> [AIM OF THE EXERCISE]
Please retype the records below exactly, from the first line down to and including the line with "(rectangle (start -7.62".

> [RECORDS FOR THIS TASK]
▼▼▼

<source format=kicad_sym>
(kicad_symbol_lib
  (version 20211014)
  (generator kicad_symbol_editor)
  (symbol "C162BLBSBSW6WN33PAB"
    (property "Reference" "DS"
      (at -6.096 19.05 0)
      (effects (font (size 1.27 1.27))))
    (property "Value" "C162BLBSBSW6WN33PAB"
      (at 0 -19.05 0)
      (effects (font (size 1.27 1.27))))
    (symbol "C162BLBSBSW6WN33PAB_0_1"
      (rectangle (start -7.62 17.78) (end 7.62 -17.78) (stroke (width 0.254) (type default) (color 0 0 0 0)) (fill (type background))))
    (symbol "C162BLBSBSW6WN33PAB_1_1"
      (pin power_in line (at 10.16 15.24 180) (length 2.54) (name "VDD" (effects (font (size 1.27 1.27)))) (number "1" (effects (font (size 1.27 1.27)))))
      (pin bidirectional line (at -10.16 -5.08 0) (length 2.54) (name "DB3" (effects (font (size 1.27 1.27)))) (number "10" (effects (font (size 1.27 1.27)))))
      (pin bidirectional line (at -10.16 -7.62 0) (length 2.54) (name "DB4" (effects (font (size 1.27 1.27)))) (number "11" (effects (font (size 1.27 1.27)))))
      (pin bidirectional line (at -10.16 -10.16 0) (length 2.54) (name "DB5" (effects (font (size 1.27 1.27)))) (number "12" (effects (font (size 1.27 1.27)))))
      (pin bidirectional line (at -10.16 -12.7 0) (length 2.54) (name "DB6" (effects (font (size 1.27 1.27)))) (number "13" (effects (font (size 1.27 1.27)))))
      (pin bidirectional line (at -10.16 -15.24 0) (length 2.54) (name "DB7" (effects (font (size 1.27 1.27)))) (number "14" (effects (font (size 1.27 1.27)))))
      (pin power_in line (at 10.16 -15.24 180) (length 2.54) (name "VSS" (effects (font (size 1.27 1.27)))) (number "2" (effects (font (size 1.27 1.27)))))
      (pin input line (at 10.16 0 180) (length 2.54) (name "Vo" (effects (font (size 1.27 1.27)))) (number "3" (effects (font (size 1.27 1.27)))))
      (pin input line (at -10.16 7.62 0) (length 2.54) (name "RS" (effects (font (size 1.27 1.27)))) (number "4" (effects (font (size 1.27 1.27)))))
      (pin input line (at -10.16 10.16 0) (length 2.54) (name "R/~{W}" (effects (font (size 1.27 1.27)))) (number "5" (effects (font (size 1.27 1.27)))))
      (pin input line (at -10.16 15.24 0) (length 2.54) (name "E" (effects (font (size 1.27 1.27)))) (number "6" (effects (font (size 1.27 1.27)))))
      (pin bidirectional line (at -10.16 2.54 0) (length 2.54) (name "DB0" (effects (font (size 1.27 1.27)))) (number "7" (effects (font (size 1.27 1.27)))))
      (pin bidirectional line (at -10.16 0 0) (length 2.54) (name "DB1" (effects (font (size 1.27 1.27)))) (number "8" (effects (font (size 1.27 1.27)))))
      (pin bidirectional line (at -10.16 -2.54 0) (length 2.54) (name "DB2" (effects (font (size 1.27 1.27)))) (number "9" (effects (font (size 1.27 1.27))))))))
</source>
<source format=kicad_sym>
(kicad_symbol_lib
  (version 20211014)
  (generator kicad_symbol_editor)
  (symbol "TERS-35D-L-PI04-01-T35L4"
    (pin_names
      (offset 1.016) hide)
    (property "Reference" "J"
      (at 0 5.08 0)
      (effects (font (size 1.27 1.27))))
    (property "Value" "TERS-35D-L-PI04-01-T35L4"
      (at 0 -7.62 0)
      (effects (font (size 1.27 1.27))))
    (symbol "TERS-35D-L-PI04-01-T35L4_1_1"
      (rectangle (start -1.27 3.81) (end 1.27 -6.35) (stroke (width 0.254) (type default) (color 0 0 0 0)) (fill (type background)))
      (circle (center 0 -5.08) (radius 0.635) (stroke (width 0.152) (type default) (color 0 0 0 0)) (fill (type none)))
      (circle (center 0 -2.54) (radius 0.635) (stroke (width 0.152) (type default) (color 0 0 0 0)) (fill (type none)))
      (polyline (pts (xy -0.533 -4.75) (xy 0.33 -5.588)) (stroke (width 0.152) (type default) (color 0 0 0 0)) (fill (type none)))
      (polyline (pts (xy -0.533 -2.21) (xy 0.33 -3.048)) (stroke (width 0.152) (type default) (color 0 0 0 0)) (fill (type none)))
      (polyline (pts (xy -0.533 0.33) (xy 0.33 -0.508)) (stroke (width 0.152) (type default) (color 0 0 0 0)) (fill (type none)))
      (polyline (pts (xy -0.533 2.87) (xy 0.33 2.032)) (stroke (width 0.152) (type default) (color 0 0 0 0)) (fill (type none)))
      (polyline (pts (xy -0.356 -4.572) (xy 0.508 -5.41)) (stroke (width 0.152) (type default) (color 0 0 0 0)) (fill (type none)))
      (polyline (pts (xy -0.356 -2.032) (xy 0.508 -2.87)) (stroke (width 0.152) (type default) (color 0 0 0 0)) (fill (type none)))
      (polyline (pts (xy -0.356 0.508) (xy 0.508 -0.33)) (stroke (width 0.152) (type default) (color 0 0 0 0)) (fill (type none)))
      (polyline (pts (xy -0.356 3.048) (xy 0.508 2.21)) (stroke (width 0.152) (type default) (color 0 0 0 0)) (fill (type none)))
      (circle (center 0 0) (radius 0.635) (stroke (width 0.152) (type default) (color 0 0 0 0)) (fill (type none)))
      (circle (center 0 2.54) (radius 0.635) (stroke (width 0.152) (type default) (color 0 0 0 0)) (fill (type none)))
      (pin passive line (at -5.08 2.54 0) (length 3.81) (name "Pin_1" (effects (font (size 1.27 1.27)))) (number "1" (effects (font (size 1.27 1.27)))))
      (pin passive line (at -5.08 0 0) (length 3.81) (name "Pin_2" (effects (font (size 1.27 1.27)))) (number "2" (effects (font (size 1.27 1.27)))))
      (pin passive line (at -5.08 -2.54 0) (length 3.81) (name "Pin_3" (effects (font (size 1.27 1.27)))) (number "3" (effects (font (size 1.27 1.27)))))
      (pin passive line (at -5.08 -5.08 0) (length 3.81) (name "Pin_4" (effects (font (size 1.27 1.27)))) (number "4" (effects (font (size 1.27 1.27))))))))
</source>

▲▲▲

> [EXPECTED ANSWER]
<source format=kicad_sym>
(kicad_symbol_lib
  (version 20211014)
  (generator kicad_symbol_editor)
  (symbol "C162BLBSBSW6WN33PAB"
    (property "Reference" "DS"
      (at -6.096 19.05 0)
      (effects (font (size 1.27 1.27))))
    (property "Value" "C162BLBSBSW6WN33PAB"
      (at 0 -19.05 0)
      (effects (font (size 1.27 1.27))))
    (symbol "C162BLBSBSW6WN33PAB_0_1"
      (rectangle (start -7.62 17.78) (end 7.62 -17.78) (stroke (width 0.254) (type default) (color 0 0 0 0)) (fill (type background))))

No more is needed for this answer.